◆ **PROBLEM DETAILS**: Nothing but the lines from the one containing "Communication 5" through the one containing "Report Prepared by: Sheilagh", both included, should be given again, each exactly as written below.
PROVIDED RECORDS below:
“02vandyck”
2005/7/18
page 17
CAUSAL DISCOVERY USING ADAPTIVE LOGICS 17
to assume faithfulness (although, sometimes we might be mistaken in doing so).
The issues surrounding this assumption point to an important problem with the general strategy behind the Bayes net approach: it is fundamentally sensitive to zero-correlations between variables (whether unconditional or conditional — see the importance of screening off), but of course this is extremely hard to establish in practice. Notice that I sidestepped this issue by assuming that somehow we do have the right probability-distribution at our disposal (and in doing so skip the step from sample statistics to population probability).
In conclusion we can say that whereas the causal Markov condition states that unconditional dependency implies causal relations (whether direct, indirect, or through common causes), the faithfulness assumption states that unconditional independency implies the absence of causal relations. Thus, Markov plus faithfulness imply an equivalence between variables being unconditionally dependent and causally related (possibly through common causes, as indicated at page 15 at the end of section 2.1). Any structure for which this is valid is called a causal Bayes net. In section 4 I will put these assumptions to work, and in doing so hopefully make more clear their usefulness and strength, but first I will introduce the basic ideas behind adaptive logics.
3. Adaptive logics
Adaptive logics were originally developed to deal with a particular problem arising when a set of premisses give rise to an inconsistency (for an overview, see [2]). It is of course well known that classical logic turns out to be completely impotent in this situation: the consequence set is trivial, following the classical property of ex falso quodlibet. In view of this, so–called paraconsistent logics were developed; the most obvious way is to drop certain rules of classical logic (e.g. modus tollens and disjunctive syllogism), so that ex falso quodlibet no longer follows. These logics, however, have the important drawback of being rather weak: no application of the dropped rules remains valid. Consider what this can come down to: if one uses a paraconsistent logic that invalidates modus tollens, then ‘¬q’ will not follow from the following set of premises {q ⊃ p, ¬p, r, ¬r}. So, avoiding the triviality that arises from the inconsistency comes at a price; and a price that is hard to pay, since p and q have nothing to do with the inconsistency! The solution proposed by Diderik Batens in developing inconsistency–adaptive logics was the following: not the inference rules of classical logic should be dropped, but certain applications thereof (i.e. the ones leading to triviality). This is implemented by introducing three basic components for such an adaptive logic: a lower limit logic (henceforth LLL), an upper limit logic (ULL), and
End of PROVIDED RECORDS.
PROVIDED RECORDS below:
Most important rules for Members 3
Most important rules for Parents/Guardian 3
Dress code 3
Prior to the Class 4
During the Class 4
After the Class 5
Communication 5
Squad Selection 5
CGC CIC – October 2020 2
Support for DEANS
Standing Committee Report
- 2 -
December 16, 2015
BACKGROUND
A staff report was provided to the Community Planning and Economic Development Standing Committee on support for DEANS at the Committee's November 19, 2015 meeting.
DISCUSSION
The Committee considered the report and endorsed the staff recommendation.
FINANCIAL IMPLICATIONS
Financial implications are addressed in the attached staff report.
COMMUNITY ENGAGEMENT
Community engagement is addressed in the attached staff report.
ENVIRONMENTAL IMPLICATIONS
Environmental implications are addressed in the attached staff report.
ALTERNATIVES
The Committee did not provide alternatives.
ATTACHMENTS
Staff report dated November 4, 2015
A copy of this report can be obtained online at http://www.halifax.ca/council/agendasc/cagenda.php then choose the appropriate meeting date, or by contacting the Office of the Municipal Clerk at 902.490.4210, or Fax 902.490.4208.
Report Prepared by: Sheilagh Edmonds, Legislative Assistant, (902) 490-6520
End of PROVIDED RECORDS.
◆ **WRITTEN RESPONSE**:
Communication 5
Squad Selection 5
CGC CIC – October 2020 2
Support for DEANS
Standing Committee Report
- 2 -
December 16, 2015
BACKGROUND
A staff report was provided to the Community Planning and Economic Development Standing Committee on support for DEANS at the Committee's November 19, 2015 meeting.
DISCUSSION
The Committee considered the report and endorsed the staff recommendation.
FINANCIAL IMPLICATIONS
Financial implications are addressed in the attached staff report.
COMMUNITY ENGAGEMENT
Community engagement is addressed in the attached staff report.
ENVIRONMENTAL IMPLICATIONS
Environmental implications are addressed in the attached staff report.
ALTERNATIVES
The Committee did not provide alternatives.
ATTACHMENTS
Staff report dated November 4, 2015
A copy of this report can be obtained online at http://www.halifax.ca/council/agendasc/cagenda.php then choose the appropriate meeting date, or by contacting the Office of the Municipal Clerk at 902.490.4210, or Fax 902.490.4208.
Report Prepared by: Sheilagh Edmonds, Legislative Assistant, (902) 490-6520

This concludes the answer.